▶ **PROVIDED DATA**:
- Opening Delimiter -
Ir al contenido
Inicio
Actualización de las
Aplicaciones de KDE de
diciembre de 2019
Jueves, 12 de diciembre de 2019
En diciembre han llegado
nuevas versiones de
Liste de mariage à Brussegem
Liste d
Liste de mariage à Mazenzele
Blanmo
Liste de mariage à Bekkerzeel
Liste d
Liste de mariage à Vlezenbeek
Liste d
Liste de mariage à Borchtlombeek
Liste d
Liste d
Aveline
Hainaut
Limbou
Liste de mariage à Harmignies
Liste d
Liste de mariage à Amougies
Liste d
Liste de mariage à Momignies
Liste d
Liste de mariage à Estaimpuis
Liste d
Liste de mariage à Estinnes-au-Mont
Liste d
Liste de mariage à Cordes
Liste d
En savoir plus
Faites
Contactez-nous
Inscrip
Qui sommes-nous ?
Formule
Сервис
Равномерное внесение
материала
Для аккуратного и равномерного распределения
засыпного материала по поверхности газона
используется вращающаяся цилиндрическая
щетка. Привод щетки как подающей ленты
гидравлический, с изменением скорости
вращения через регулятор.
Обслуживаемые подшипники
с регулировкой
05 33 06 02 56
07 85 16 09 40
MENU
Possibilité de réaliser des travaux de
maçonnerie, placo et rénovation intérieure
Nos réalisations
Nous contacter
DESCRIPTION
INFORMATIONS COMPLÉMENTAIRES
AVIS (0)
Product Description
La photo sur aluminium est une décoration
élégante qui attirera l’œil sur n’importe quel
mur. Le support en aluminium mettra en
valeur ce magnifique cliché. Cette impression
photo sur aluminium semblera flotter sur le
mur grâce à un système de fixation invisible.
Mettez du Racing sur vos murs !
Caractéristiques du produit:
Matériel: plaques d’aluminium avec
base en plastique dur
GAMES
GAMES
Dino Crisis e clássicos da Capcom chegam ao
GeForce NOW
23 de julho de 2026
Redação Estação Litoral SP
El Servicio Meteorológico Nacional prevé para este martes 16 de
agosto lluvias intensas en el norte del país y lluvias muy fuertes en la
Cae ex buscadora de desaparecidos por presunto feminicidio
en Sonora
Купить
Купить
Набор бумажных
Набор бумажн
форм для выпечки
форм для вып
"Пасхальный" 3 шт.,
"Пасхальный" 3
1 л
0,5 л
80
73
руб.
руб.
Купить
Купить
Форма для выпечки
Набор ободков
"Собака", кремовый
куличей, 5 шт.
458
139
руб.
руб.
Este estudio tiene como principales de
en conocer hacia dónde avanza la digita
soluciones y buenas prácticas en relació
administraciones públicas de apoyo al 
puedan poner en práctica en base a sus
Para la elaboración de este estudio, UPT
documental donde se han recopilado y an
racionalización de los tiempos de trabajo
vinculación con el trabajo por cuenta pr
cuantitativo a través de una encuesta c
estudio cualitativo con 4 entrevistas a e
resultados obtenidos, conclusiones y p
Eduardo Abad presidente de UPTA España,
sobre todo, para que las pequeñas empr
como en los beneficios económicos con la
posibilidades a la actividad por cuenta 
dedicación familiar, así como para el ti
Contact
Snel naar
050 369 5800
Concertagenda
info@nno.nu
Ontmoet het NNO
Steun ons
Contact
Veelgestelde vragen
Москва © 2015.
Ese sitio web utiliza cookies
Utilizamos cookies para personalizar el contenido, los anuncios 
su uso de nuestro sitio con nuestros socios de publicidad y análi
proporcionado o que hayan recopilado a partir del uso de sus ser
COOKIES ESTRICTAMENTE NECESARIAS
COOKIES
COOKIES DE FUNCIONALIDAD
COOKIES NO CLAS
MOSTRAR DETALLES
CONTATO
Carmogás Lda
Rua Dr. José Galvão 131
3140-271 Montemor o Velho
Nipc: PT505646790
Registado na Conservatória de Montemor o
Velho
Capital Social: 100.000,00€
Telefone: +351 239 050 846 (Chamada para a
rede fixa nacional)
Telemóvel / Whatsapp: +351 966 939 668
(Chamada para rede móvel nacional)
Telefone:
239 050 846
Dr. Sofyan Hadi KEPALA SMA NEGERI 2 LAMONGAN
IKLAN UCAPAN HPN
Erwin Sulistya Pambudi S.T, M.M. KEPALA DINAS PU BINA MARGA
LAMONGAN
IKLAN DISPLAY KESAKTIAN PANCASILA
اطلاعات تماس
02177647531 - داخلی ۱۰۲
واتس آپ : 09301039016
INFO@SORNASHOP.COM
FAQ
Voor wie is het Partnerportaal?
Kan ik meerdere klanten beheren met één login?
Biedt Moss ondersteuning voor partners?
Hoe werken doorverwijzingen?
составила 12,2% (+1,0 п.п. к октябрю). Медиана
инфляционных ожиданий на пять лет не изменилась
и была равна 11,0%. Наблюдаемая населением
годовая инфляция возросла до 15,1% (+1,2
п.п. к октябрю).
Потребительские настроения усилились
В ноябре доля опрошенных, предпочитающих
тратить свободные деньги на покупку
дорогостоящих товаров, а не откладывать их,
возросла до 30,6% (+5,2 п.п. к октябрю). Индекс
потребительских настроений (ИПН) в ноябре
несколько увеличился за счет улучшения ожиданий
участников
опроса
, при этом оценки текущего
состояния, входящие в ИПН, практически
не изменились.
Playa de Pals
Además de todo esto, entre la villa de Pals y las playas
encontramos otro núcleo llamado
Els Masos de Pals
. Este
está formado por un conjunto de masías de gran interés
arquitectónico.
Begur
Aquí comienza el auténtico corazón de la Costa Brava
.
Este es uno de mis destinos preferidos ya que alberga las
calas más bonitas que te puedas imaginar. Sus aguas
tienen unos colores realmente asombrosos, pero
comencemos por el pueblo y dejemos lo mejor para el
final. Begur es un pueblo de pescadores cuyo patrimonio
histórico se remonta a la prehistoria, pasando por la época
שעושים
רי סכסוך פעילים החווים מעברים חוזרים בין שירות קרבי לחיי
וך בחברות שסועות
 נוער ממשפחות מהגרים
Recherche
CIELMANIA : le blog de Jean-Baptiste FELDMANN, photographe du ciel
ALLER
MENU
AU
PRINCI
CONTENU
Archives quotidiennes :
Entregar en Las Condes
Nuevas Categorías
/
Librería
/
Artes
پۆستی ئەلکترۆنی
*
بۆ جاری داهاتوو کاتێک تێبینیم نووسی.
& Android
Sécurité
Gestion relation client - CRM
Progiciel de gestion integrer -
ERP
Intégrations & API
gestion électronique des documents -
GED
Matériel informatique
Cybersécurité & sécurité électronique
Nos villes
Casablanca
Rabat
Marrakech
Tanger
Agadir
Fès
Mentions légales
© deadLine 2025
- Closing Delimiter -
▶ **TASK**:
Copy all of the material word for word.

▶ **REPLY TO THE TASK**:
Ir al contenido
Inicio
Actualización de las
Aplicaciones de KDE de
diciembre de 2019
Jueves, 12 de diciembre de 2019
En diciembre han llegado
nuevas versiones de
Liste de mariage à Brussegem
Liste d
Liste de mariage à Mazenzele
Blanmo
Liste de mariage à Bekkerzeel
Liste d
Liste de mariage à Vlezenbeek
Liste d
Liste de mariage à Borchtlombeek
Liste d
Liste d
Aveline
Hainaut
Limbou
Liste de mariage à Harmignies
Liste d
Liste de mariage à Amougies
Liste d
Liste de mariage à Momignies
Liste d
Liste de mariage à Estaimpuis
Liste d
Liste de mariage à Estinnes-au-Mont
Liste d
Liste de mariage à Cordes
Liste d
En savoir plus
Faites
Contactez-nous
Inscrip
Qui sommes-nous ?
Formule
Сервис
Равномерное внесение
материала
Для аккуратного и равномерного распределения
засыпного материала по поверхности газона
используется вращающаяся цилиндрическая
щетка. Привод щетки как подающей ленты
гидравлический, с изменением скорости
вращения через регулятор.
Обслуживаемые подшипники
с регулировкой
05 33 06 02 56
07 85 16 09 40
MENU
Possibilité de réaliser des travaux de
maçonnerie, placo et rénovation intérieure
Nos réalisations
Nous contacter
DESCRIPTION
INFORMATIONS COMPLÉMENTAIRES
AVIS (0)
Product Description
La photo sur aluminium est une décoration
élégante qui attirera l’œil sur n’importe quel
mur. Le support en aluminium mettra en
valeur ce magnifique cliché. Cette impression
photo sur aluminium semblera flotter sur le
mur grâce à un système de fixation invisible.
Mettez du Racing sur vos murs !
Caractéristiques du produit:
Matériel: plaques d’aluminium avec
base en plastique dur
GAMES
GAMES
Dino Crisis e clássicos da Capcom chegam ao
GeForce NOW
23 de julho de 2026
Redação Estação Litoral SP
El Servicio Meteorológico Nacional prevé para este martes 16 de
agosto lluvias intensas en el norte del país y lluvias muy fuertes en la
Cae ex buscadora de desaparecidos por presunto feminicidio
en Sonora
Купить
Купить
Набор бумажных
Набор бумажн
форм для выпечки
форм для вып
"Пасхальный" 3 шт.,
"Пасхальный" 3
1 л
0,5 л
80
73
руб.
руб.
Купить
Купить
Форма для выпечки
Набор ободков
"Собака", кремовый
куличей, 5 шт.
458
139
руб.
руб.
Este estudio tiene como principales de
en conocer hacia dónde avanza la digita
soluciones y buenas prácticas en relació
administraciones públicas de apoyo al 
puedan poner en práctica en base a sus
Para la elaboración de este estudio, UPT
documental donde se han recopilado y an
racionalización de los tiempos de trabajo
vinculación con el trabajo por cuenta pr
cuantitativo a través de una encuesta c
estudio cualitativo con 4 entrevistas a e
resultados obtenidos, conclusiones y p
Eduardo Abad presidente de UPTA España,
sobre todo, para que las pequeñas empr
como en los beneficios económicos con la
posibilidades a la actividad por cuenta 
dedicación familiar, así como para el ti
Contact
Snel naar
050 369 5800
Concertagenda
info@nno.nu
Ontmoet het NNO
Steun ons
Contact
Veelgestelde vragen
Москва © 2015.
Ese sitio web utiliza cookies
Utilizamos cookies para personalizar el contenido, los anuncios 
su uso de nuestro sitio con nuestros socios de publicidad y análi
proporcionado o que hayan recopilado a partir del uso de sus ser
COOKIES ESTRICTAMENTE NECESARIAS
COOKIES
COOKIES DE FUNCIONALIDAD
COOKIES NO CLAS
MOSTRAR DETALLES
CONTATO
Carmogás Lda
Rua Dr. José Galvão 131
3140-271 Montemor o Velho
Nipc: PT505646790
Registado na Conservatória de Montemor o
Velho
Capital Social: 100.000,00€
Telefone: +351 239 050 846 (Chamada para a
rede fixa nacional)
Telemóvel / Whatsapp: +351 966 939 668
(Chamada para rede móvel nacional)
Telefone:
239 050 846
Dr. Sofyan Hadi KEPALA SMA NEGERI 2 LAMONGAN
IKLAN UCAPAN HPN
Erwin Sulistya Pambudi S.T, M.M. KEPALA DINAS PU BINA MARGA
LAMONGAN
IKLAN DISPLAY KESAKTIAN PANCASILA
اطلاعات تماس
02177647531 - داخلی ۱۰۲
واتس آپ : 09301039016
INFO@SORNASHOP.COM
FAQ
Voor wie is het Partnerportaal?
Kan ik meerdere klanten beheren met één login?
Biedt Moss ondersteuning voor partners?
Hoe werken doorverwijzingen?
составила 12,2% (+1,0 п.п. к октябрю). Медиана
инфляционных ожиданий на пять лет не изменилась
и была равна 11,0%. Наблюдаемая населением
годовая инфляция возросла до 15,1% (+1,2
п.п. к октябрю).
Потребительские настроения усилились
В ноябре доля опрошенных, предпочитающих
тратить свободные деньги на покупку
дорогостоящих товаров, а не откладывать их,
возросла до 30,6% (+5,2 п.п. к октябрю). Индекс
потребительских настроений (ИПН) в ноябре
несколько увеличился за счет улучшения ожиданий
участников
опроса
, при этом оценки текущего
состояния, входящие в ИПН, практически
не изменились.
Playa de Pals
Además de todo esto, entre la villa de Pals y las playas
encontramos otro núcleo llamado
Els Masos de Pals
. Este
está formado por un conjunto de masías de gran interés
arquitectónico.
Begur
Aquí comienza el auténtico corazón de la Costa Brava
.
Este es uno de mis destinos preferidos ya que alberga las
calas más bonitas que te puedas imaginar. Sus aguas
tienen unos colores realmente asombrosos, pero
comencemos por el pueblo y dejemos lo mejor para el
final. Begur es un pueblo de pescadores cuyo patrimonio
histórico se remonta a la prehistoria, pasando por la época
שעושים
רי סכסוך פעילים החווים מעברים חוזרים בין שירות קרבי לחיי
וך בחברות שסועות
 נוער ממשפחות מהגרים
Recherche
CIELMANIA : le blog de Jean-Baptiste FELDMANN, photographe du ciel
ALLER
MENU
AU
PRINCI
CONTENU
Archives quotidiennes :
Entregar en Las Condes
Nuevas Categorías
/
Librería
/
Artes
پۆستی ئەلکترۆنی
*
بۆ جاری داهاتوو کاتێک تێبینیم نووسی.
& Android
Sécurité
Gestion relation client - CRM
Progiciel de gestion integrer -
ERP
Intégrations & API
gestion électronique des documents -
GED
Matériel informatique
Cybersécurité & sécurité électronique
Nos villes
Casablanca
Rabat
Marrakech
Tanger
Agadir
Fès
Mentions légales
© deadLine 2025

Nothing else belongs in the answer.